The National Institute for Health and Care Excellence (NICE) in the UK has recommended the use of Teva Pharmaceutical’s Ajovy (fremanezumab) to prevent migraine in adults.
The cost-effectiveness watchdog recommended the drug for chronic migraine patients who did not experience a response to a minimum of three preventive medications.
Ajovy is a monoclonal antibody intended to selectively target the calcitonin gene-related peptide (CGRP) pathway linked to migraine.
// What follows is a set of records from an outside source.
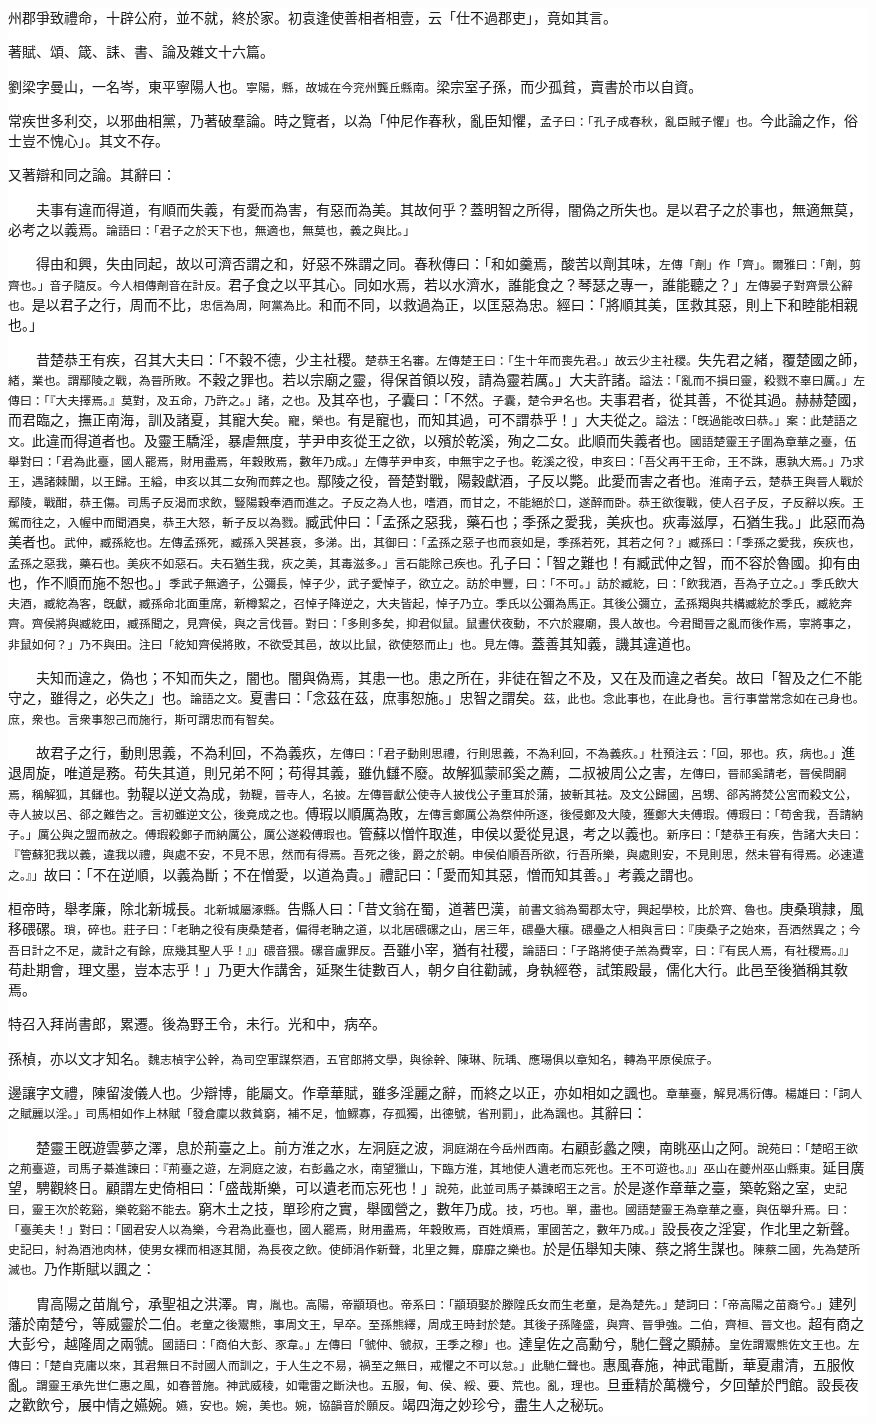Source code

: 州郡爭致禮命，十辟公府，並不就，終於家。初袁逢使善相者相壹，云「仕不過郡吏」，竟如其言。

著賦、頌、箴、誄、書、論及雜文十六篇。

劉梁字曼山，一名岑，東平寧陽人也。`寧陽，縣，故城在今兖州龔丘縣南。`梁宗室子孫，而少孤貧，賣書於市以自資。

常疾世多利交，以邪曲相黨，乃著破羣論。時之覽者，以為「仲尼作春秋，亂臣知懼，`孟子曰：「孔子成春秋，亂臣賊子懼」也。`今此論之作，俗士豈不愧心」。其文不存。

又著辯和同之論。其辭曰：

　　夫事有違而得道，有順而失義，有愛而為害，有惡而為美。其故何乎？蓋明智之所得，闇偽之所失也。是以君子之於事也，無適無莫，必考之以義焉。`論語曰：「君子之於天下也，無適也，無莫也，義之與比。」`

　　得由和興，失由同起，故以可濟否謂之和，好惡不殊謂之同。春秋傳曰：「和如羹焉，酸苦以劑其味，`左傳「劑」作「齊」。爾雅曰：「劑，剪齊也。」音子隨反。今人相傳劑音在計反。`君子食之以平其心。同如水焉，若以水濟水，誰能食之？琴瑟之專一，誰能聽之？」`左傳晏子對齊景公辭也。`是以君子之行，周而不比，`忠信為周，阿黨為比。`和而不同，以救過為正，以匡惡為忠。經曰：「將順其美，匡救其惡，則上下和睦能相親也。」

　　昔楚恭王有疾，召其大夫曰：「不穀不德，少主社稷。`楚恭王名審。左傳楚王曰：「生十年而喪先君。」故云少主社稷。`失先君之緒，覆楚國之師，`緒，業也。謂鄢陵之戰，為晉所敗。`不穀之罪也。若以宗廟之靈，得保首領以歿，請為靈若厲。」大夫許諸。`謚法：「亂而不損曰靈，殺戮不辜曰厲。」左傳曰：「『大夫擇焉。』莫對，及五命，乃許之。」諸，之也。`及其卒也，子囊曰：「不然。`子囊，楚令尹名也。`夫事君者，從其善，不從其過。赫赫楚國，而君臨之，撫正南海，訓及諸夏，其寵大矣。`寵，榮也。`有是寵也，而知其過，可不謂恭乎！」大夫從之。`謚法：「旣過能改曰恭。」案：此楚語之文。`此違而得道者也。及靈王驕淫，暴虐無度，芋尹申亥從王之欲，以殯於乾溪，殉之二女。此順而失義者也。`國語楚靈王子圍為章華之臺，伍舉對曰：「君為此臺，國人罷焉，財用盡焉，年穀敗焉，數年乃成。」左傳芋尹申亥，申無宇之子也。乾溪之役，申亥曰：「吾父再干王命，王不誅，惠孰大焉。」乃求王，遇諸棘闈，以王歸。王縊，申亥以其二女殉而葬之也。`鄢陵之役，晉楚對戰，陽穀獻酒，子反以斃。此愛而害之者也。`淮南子云，楚恭王與晉人戰於鄢陵，戰酣，恭王傷。司馬子反渴而求飲，豎陽穀奉酒而進之。子反之為人也，嗜酒，而甘之，不能絕於口，遂醉而卧。恭王欲復戰，使人召子反，子反辭以疾。王駕而往之，入幄中而聞酒臭，恭王大怒，斬子反以為戮。`臧武仲曰：「孟孫之惡我，藥石也；季孫之愛我，美疢也。疢毒滋厚，石猶生我。」此惡而為美者也。`武仲，臧孫紇也。左傳孟孫死，臧孫入哭甚哀，多涕。出，其御曰：「孟孫之惡子也而哀如是，季孫若死，其若之何？」臧孫曰：「季孫之愛我，疾疢也，孟孫之惡我，藥石也。美疢不如惡石。夫石猶生我，疢之美，其毒滋多。」言石能除己疾也。`孔子曰：「智之難也！有臧武仲之智，而不容於魯國。抑有由也，作不順而施不恕也。」`季武子無適子，公彌長，悼子少，武子愛悼子，欲立之。訪於申豐，曰：「不可。」訪於臧紇，曰：「飲我酒，吾為子立之。」季氏飲大夫酒，臧紇為客，旣獻，臧孫命北面重席，新樽絜之，召悼子降逆之，大夫皆起，悼子乃立。季氏以公彌為馬正。其後公彌立，孟孫羯與共構臧紇於季氏，臧紇奔齊。齊侯將與臧紇田，臧孫聞之，見齊侯，與之言伐晉。對曰：「多則多矣，抑君似鼠。鼠晝伏夜動，不穴於寢廟，畏人故也。今君聞晉之亂而後作焉，寧將事之，非鼠如何？」乃不與田。注曰「紇知齊侯將敗，不欲受其邑，故以比鼠，欲使怒而止」也。見左傳。`蓋善其知義，譏其違道也。

　　夫知而違之，偽也；不知而失之，闇也。闇與偽焉，其患一也。患之所在，非徒在智之不及，又在及而違之者矣。故曰「智及之仁不能守之，雖得之，必失之」也。`論語之文。`夏書曰：「念茲在茲，庶事恕施。」忠智之謂矣。`茲，此也。念此事也，在此身也。言行事當常念如在己身也。庶，衆也。言衆事恕己而施行，斯可謂忠而有智矣。`

　　故君子之行，動則思義，不為利回，不為義疚，`左傳曰：「君子動則思禮，行則思義，不為利回，不為義疚。」杜預注云：「回，邪也。疚，病也。」`進退周旋，唯道是務。苟失其道，則兄弟不阿；苟得其義，雖仇讎不廢。故解狐蒙祁奚之薦，二叔被周公之害，`左傳曰，晉祁奚請老，晉侯問嗣焉，稱解狐，其讎也。`勃鞮以逆文為成，`勃鞮，晉寺人，名披。左傳晉獻公使寺人披伐公子重耳於蒲，披斬其袪。及文公歸國，呂甥、郤芮將焚公宮而殺文公，寺人披以呂、郤之難告之。言初雖逆文公，後竟成之也。`傅瑕以順厲為敗，`左傳言鄭厲公為祭仲所逐，後侵鄭及大陵，獲鄭大夫傅瑕。傅瑕曰：「苟舍我，吾請納子。」厲公與之盟而赦之。傅瑕殺鄭子而納厲公，厲公遂殺傅瑕也。`管蘇以憎忤取進，申侯以愛從見退，考之以義也。`新序曰：「楚恭王有疾，告諸大夫曰：『管蘇犯我以義，違我以禮，與處不安，不見不思，然而有得焉。吾死之後，爵之於朝。申侯伯順吾所欲，行吾所樂，與處則安，不見則思，然未甞有得焉。必速遣之。』」`故曰：「不在逆順，以義為斷；不在憎愛，以道為貴。」禮記曰：「愛而知其惡，憎而知其善。」考義之謂也。

桓帝時，舉孝廉，除北新城長。`北新城屬涿縣。`告縣人曰：「昔文翁在蜀，道著巴漢，`前書文翁為蜀郡太守，興起學校，比於齊、魯也。`庚桑瑣隷，風移碨磥。`瑣，碎也。莊子曰：「老聃之役有庚桑楚者，偏得老聃之道，以北居碨磥之山，居三年，碨壘大穰。碨壘之人相與言曰：『庚桑子之始來，吾洒然異之；今吾日計之不足，歲計之有餘，庶幾其聖人乎！』」碨音猥。磥音盧罪反。`吾雖小宰，猶有社稷，`論語曰：「子路將使子羔為費宰，曰：『有民人焉，有社稷焉。』」`苟赴期會，理文墨，豈本志乎！」乃更大作講舍，延聚生徒數百人，朝夕自往勸誡，身執經卷，試策殿最，儒化大行。此邑至後猶稱其敎焉。

特召入拜尚書郎，累遷。後為野王令，未行。光和中，病卒。

孫楨，亦以文才知名。`魏志楨字公幹，為司空軍謀祭酒，五官郎將文學，與徐幹、陳琳、阮瑀、應瑒俱以章知名，轉為平原侯庶子。`

邊讓字文禮，陳留浚儀人也。少辯博，能屬文。作章華賦，雖多淫麗之辭，而終之以正，亦如相如之諷也。`章華臺，解見馮衍傳。楊雄曰：「詞人之賦麗以淫。」司馬相如作上林賦「發倉廩以救貧窮，補不足，恤鰥寡，存孤獨，出德號，省刑罰」，此為諷也。`其辭曰：

　　楚靈王旣遊雲夢之澤，息於荊臺之上。前方淮之水，左洞庭之波，`洞庭湖在今岳州西南。`右顧彭蠡之隩，南眺巫山之阿。`說苑曰：「楚昭王欲之荊臺遊，司馬子綦進諫曰：『荊臺之遊，左洞庭之波，右彭蠡之水，南望獵山，下臨方淮，其地使人遺老而忘死也。王不可遊也。』」巫山在夔州巫山縣東。`延目廣望，騁觀終日。顧謂左史倚相曰：「盛哉斯樂，可以遺老而忘死也！」`說苑，此並司馬子綦諫昭王之言。`於是遂作章華之臺，築乾谿之室，`史記曰，靈王次於乾谿，樂乾谿不能去。`窮木土之技，單珍府之實，舉國營之，數年乃成。`技，巧也。單，盡也。國語楚靈王為章華之臺，與伍舉升焉。曰：「臺美夫！」對曰：「國君安人以為樂，今君為此臺也，國人罷焉，財用盡焉，年穀敗焉，百姓煩焉，軍國苦之，數年乃成。」`設長夜之淫宴，作北里之新聲。`史記曰，紂為酒池肉林，使男女裸而相逐其閒，為長夜之飲。使師涓作新聲，北里之舞，靡靡之樂也。`於是伍舉知夫陳、蔡之將生謀也。`陳蔡二國，先為楚所滅也。`乃作斯賦以諷之：

　　胄高陽之苗胤兮，承聖祖之洪澤。`胄，胤也。高陽，帝顓頊也。帝系曰：「顓頊娶於滕隍氏女而生老童，是為楚先。」楚詞曰：「帝高陽之苗裔兮。」`建列藩於南楚兮，等威靈於二伯。`老童之後鬻熊，事周文王，早卒。至孫熊繹，周成王時封於楚。其後子孫隆盛，與齊、晉爭強。二伯，齊桓、晉文也。`超有商之大彭兮，越隆周之兩虢。`國語曰：「商伯大彭、豕韋。」左傳曰「虢仲、虢叔，王季之穆」也。`達皇佐之高勳兮，馳仁聲之顯赫。`皇佐謂鬻熊佐文王也。左傳曰：「楚自克庸以來，其君無日不討國人而訓之，于人生之不易，禍至之無日，戒懼之不可以怠。」此馳仁聲也。`惠風春施，神武電斷，華夏肅清，五服攸亂。`謂靈王承先世仁惠之風，如春普施。神武威稜，如電雷之斷決也。五服，甸、侯、綏、要、荒也。亂，理也。`旦垂精於萬機兮，夕回輦於門館。設長夜之歡飲兮，展中情之嬿婉。`嬿，安也。婉，美也。婉，協韻音於願反。`竭四海之妙珍兮，盡生人之秘玩。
The drug is said to be the first anti-CGRP preventive therapy to secure NICE approval.
Teva European Commercial executive vice-president Richard Daniell said: “This is an important decision to help the lives of migraine patients in England and signifies a recognition of the impact of this disease. Patients’ lives and choices are limited by their migraine.
“We are proud that Teva’s Ajovy is the first anti-CGRP preventive therapy that NICE has considered to demonstrate cost-effectiveness leading to a reimbursement decision. In time we hope that this treatment becomes available for all adult chronic migraine patients across Europe.”
Commonly, migraine is characterised by a moderate-to-severe throbbing headache, which typically comes with nausea and vomiting, along with sensitivity to noise, light and smells.
Data reveals that one in seven adults suffers from migraine, and women are at three times more risk than men. According to Teva, the condition is under-diagnosed and under-treated in at least 50% of patients.
Chronic migraine is when a patient has 15 or more headache days and at least eight migraine days per month for above three months. Approximately 900,000 of adults in the UK are affected by chronic migraine.
NICE’s recommendation of Ajovy comes from a dossier submitted for a Single Technology Appraisal (STA). After issuing the Final Appraisal Document (FAD), NICE will deliver its guidance to the NHS in England.
Teva obtained marketing authorisation from the European Commission (EC) for Ajovy in April 2019.